Yeager: All right. I’m going to give you a last quick up or down question. should there be term limits for your office?
Northey: No, I don't think so. I don't personally --
Thicke: If we can't get public funding for elections, I think we should have term limits.
Yeager: Okay. Mr. miller?
Miller: It would be hypocritical of me to be in favor of term limits. I’m not favor much term limits.
Yeager: All right. ms. Findley, same question.
Findley: I can tell you what, in the year 2040 I won't still be running for attorney general.

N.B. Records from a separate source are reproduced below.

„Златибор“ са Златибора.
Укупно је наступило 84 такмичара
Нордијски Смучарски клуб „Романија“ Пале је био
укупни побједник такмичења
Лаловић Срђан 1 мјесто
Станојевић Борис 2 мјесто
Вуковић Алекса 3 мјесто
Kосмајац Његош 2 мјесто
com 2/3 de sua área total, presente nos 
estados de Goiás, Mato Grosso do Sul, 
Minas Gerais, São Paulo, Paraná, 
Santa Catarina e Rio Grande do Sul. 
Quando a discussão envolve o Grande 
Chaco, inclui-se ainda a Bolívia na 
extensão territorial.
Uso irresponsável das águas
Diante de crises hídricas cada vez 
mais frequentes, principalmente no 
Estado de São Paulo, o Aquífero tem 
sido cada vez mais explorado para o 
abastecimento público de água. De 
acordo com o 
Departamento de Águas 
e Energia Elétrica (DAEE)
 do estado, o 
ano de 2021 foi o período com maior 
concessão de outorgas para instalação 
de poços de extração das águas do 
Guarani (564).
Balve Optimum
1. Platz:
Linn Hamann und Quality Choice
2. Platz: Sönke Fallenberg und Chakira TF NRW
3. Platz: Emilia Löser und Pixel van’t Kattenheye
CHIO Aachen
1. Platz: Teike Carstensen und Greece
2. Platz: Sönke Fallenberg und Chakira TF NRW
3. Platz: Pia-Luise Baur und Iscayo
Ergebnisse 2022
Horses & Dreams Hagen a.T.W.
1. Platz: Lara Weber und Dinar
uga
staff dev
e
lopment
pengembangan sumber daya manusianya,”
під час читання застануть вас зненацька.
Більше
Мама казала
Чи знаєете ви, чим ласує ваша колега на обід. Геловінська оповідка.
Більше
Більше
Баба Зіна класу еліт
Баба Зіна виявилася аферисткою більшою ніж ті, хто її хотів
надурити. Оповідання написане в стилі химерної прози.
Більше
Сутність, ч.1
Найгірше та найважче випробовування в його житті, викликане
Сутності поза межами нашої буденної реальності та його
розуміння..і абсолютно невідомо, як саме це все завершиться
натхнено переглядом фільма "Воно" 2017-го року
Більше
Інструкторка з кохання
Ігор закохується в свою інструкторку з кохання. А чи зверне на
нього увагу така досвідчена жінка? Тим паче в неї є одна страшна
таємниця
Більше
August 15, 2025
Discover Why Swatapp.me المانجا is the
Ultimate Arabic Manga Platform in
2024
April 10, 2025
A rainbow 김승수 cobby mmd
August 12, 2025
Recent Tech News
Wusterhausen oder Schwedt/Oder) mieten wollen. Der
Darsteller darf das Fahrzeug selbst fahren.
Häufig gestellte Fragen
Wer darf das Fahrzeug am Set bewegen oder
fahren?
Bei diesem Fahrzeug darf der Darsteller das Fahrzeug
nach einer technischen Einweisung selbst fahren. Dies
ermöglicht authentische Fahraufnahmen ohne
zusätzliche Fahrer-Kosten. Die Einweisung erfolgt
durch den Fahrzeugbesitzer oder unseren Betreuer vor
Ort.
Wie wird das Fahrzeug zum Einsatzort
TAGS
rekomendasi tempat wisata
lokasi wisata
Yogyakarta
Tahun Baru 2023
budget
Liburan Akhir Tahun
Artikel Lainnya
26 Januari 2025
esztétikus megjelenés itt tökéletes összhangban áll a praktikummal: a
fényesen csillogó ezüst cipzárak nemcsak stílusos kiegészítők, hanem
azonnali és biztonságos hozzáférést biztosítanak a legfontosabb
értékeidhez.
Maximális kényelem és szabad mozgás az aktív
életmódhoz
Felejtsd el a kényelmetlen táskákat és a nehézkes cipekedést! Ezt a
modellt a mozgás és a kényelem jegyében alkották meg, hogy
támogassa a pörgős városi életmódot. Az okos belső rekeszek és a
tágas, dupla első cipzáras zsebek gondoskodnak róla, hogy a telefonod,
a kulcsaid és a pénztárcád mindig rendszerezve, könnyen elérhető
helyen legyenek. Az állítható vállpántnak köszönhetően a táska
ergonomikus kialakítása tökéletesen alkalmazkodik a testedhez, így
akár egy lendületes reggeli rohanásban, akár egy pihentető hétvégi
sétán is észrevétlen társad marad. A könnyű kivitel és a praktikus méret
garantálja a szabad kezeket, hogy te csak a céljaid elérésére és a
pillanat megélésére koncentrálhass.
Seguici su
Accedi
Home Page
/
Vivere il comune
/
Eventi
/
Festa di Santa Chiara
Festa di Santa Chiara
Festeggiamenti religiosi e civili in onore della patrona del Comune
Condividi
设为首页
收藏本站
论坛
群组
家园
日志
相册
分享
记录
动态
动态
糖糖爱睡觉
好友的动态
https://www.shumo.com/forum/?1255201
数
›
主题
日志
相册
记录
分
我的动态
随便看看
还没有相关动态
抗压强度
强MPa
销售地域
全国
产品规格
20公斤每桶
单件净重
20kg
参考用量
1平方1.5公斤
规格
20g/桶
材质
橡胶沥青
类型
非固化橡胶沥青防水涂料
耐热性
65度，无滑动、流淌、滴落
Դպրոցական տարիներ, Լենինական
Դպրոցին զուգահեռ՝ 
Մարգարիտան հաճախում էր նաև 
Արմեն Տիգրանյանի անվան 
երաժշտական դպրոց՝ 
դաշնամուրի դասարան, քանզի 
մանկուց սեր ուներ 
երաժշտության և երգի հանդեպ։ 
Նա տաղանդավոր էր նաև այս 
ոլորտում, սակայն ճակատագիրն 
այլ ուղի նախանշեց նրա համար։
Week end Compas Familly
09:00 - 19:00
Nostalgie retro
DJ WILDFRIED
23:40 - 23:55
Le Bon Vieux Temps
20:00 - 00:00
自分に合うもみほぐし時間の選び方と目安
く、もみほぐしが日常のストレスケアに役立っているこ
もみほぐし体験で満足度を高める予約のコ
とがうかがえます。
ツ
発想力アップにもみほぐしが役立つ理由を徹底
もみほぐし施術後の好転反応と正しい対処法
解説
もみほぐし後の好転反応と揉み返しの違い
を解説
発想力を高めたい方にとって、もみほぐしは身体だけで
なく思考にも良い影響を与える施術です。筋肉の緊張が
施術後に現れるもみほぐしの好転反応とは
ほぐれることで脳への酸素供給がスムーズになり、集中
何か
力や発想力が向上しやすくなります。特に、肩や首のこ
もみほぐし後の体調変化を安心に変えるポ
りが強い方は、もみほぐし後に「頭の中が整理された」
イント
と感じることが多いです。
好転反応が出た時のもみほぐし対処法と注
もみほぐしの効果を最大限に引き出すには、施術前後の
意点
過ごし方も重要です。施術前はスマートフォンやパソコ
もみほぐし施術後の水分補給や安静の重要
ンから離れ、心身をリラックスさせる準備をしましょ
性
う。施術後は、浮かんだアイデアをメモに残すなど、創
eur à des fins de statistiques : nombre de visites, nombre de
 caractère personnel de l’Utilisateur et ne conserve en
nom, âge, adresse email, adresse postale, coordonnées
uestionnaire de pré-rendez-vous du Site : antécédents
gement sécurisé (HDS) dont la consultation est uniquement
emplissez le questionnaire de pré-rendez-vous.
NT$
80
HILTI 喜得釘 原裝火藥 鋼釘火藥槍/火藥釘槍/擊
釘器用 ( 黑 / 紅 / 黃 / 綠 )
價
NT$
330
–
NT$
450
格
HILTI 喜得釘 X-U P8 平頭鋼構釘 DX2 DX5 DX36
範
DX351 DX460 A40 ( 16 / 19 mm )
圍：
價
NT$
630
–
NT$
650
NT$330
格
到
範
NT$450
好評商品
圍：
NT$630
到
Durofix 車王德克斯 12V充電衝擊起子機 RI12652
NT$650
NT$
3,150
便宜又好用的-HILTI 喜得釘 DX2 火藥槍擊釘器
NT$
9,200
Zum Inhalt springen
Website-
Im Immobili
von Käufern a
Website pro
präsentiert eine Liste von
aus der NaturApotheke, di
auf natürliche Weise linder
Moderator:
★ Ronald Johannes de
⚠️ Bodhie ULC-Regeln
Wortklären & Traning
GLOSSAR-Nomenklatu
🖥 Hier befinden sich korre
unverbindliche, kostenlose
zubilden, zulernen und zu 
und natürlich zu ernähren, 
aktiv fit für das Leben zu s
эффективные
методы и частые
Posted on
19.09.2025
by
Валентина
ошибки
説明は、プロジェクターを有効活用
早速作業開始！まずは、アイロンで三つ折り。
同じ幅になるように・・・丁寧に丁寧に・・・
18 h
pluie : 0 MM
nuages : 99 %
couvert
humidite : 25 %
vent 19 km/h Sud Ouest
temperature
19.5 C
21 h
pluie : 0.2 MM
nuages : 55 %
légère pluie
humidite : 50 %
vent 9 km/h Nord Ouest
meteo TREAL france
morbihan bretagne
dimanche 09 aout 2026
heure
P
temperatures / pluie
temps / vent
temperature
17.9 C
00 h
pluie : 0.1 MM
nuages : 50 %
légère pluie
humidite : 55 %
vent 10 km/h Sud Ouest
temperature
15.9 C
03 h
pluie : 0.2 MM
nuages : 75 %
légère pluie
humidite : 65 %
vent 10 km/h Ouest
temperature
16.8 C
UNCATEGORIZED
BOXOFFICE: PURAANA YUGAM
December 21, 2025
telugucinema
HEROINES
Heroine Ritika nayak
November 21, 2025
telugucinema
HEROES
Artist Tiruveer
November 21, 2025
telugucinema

Yeager: All right. thank you very much. I hate to you off but thank you to each of our candidates for your insights and perspectives on these issues of the campaign of 2010, specifically as it relates to the offices of Attorney General and Secretary Agriculture. Tomorrow evening we conclude our six-part candidate series, and we turn our attention to the office of Secretary of State, where three candidates are seeking your vote. Incumbent democrat Michael Mauro is being challenged twice on the ballot by two contenders, republican Matt Schultz and libertarian Jake Porter. We discuss the policy and politics of the current campaign, and you can join us at 6:30 p.m. tomorrow evening. I hope you will be able to join us for that program. That concludes our Friday evening edition of Iowa Candidates 2010. My name is Paul Yeager. Thank you so much for joining us here on statewide Iowa Public Television.